Beitrag von deniamartin » So 17. Mai 2015, 09:37

@ Oliva, ja, jetzt sind es genau 5 Jahre, dass wir in Georgien leben, und Im Oktober des Jahres werde ich wieder versetzt, wahrscheinlich nach Deutschland, was uns als Großeltern recht gelegen käme. :-?
Ja, Georgien ist so ein Land, in dem man sich schnell zuhause fühlt - und so geht es uns jetzt. Ich habe ja schon an vielen Orten auf dieser Welt gelebt, aber qua Funktion war ich da meistens der "extranjero", dem sich daher nicht alle Lebensbereiche des Gastlandes erschlossen. Und das ist hier schon etwas anders, am Rande Europas - daher ist es jetzt eigentlich an der Zeit, sich zu verabschieden (oder ganz hier zu bleiben, was bei manchen Deutschen auch mal vorkommt). Die deutsche Community ist hier gar nicht so klein, so um die 1000 dürften es schon sein.

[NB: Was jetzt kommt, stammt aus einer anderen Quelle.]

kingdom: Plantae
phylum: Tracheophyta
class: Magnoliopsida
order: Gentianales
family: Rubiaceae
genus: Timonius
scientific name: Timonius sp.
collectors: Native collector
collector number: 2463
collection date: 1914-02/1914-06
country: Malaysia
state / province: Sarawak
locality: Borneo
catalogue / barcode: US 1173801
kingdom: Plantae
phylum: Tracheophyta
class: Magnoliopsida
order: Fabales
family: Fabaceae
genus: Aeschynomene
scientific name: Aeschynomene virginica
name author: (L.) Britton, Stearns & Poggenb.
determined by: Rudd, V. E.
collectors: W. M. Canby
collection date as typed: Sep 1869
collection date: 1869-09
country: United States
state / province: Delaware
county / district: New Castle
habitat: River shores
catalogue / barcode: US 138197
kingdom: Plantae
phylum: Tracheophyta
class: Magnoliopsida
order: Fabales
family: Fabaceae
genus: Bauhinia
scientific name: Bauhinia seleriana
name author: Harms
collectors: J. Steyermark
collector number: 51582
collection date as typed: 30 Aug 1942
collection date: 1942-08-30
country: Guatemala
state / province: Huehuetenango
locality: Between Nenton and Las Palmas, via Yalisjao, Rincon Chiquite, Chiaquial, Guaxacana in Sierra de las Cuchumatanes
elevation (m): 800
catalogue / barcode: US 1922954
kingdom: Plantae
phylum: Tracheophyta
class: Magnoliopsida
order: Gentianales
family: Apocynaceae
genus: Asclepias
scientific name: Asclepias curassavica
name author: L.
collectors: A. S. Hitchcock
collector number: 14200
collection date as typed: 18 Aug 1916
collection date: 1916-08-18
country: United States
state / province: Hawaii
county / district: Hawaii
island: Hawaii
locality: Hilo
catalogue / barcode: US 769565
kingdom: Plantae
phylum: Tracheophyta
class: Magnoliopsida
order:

Ich habe gesehen, dass ich das ein oder andere Foto doppelt eingestellt habe - ich verspreche Besserung! Aber die Geschichte mit dem georgischen Wein ("Orange Wine"), von mir schon mehrfach angekündigt und immer wieder verschoben, die werde ich vor meinem Weggang noch liefern, versprochen - nur Geduld!